Add paprika, peppers, garlic, and chicken bouillon. Cook 2 more minutes while stirring.
Add 1 quart water, and bring to a boil for 5 minutes.
Add reserved roux, stirring well with wire whip. Reduce heat to medium, and boil for 3 minutes.
boil shrimp seperately for 3-4 minutes or until pink
Add crawfish, crabmeat, and shrimp , onion tops, and parsley; then stir in last 1/2 cup butter. Turn heat to low until ready to serve over eggplant , steak, or bed of rice
|01-20-2012, 04:18 PM||#3|
Pope & Young
Join Date: Oct 2006
Hunt In: Eastland Co.
Posting a recipe after Blake is a little like following Stevie Ray Vaughan in a guitar competition, but if you want one that is simple and fast, trying grilling. Slice crosswise into 1/2-3/4" pieces, brush wish olive oil and dust with your favorite seasonings. Grill about 4-5 minutes per side. After turning I like to add some shredded parmesan. (not the grated stuff you put on pizza)
|01-20-2012, 05:30 PM||#4|
Pope & Young
Join Date: Sep 2009
Here is an easy one. Peel and slice eggplant into 1/2" slices. Place on lightly greased cookie sheet. Top with a slice of cheese and a slice of tomato. Put under the broiler for a few minets and top with fresh minced basil. Fast, easy and good.
|01-20-2012, 07:05 PM||#6|
Join Date: Nov 2007
Location: Hall County, Texas
Hunt In: Hall County, Texas
1# Spicey Pork Sausage
3 Green Onions-Chopped
1 Cornbread Stuffing Mix (6 1/ 4 oz size)
2C Grated Cheddar
Peel and dice eggplant. Cook in salted water until tender. Drain. Set aside.
Cook sausage until well done. Remove to paper towel. Set aside.
Saute' green onion, onion and celery until translucent. Set aside.
Prepare stuffing mix per package instructions.
Combine all ingredients except cheese and transfer to a shallow baking dish. Top with cheese and broil until cheese melts.

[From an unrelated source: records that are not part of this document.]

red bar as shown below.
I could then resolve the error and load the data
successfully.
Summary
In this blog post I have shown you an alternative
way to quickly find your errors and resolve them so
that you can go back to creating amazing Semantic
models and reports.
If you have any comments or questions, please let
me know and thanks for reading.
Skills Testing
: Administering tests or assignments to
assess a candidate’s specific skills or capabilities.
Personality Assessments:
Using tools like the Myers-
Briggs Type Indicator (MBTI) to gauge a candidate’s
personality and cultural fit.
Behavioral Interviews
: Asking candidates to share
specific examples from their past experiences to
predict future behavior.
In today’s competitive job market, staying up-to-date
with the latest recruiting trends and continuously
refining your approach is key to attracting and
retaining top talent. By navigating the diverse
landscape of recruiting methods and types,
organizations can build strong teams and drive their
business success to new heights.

Make ahead and refridgerate. Bake at 350 for 30 minutes. Remove and add cheese. Broil until cheese melts.
|01-20-2012, 08:04 PM||#7|
Join Date: Oct 2011
Hunt In: Where ever I can
Rigatoni with Eggplant Puree
1 medium eggplant, cut into 1-inch cubes
1 pint cherry tomatoes
3 cloves garlic, whole
3 tablespoons olive oil
1 teaspoon salt
1 teaspoon freshly ground black pepper
1 teaspoon red pepper flakes
1/4 cup toasted pine nuts
1 pound rigatoni pasta
1/4 cup torn fresh mint leaves
3 tablespoons extra-virgin olive oil
1/2 cup grated Parmesan
Preheat the oven to 400 degrees F. Line a baking sheet with parchment paper.
In a large bowl combine the eggplant, cherry tomatoes, garlic, olive oil, salt, pepper, and red
pepper flakes. Spread the vegetables out in an even layer on the baking sheet. Roast in the oven until the vegetables are tender and the eggplant is golden, about 35 minutes.

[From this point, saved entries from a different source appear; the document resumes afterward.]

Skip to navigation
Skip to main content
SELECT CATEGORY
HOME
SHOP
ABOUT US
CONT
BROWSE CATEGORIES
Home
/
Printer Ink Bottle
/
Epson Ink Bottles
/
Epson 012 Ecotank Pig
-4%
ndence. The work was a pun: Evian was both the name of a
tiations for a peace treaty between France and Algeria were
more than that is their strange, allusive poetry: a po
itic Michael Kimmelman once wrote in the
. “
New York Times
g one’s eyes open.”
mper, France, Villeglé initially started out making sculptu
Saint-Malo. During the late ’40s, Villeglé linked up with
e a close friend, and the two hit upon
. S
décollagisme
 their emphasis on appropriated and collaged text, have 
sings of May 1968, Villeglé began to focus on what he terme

While the vegetables are roasting, place the pine nuts in a small baking dish. Place in the oven on the rack below the vegetables. Roast until golden, about 8 minutes. Remove from the oven and reserve.
Meanwhile, bring a large pot of salted water to a boil over high heat. Add the pasta and cook until tender but still firm to the bite, stirring occasionally, about 8 to 10 minutes. Drain pasta into a large bowl and reserve 1 1/2 cups of the cooking liquid.
Transfer the roasted vegetables to a food processor. Add the torn mint leaves and extra-virgin olive oil. Puree the vegetables.
Transfer the pureed vegetables to the bowl with the pasta and add the Parmesan. Stir to combine, adding the pasta cooking liquid 1/2 cup at a time until the pasta is saucy. Sprinkle the pine nuts over the top and serve.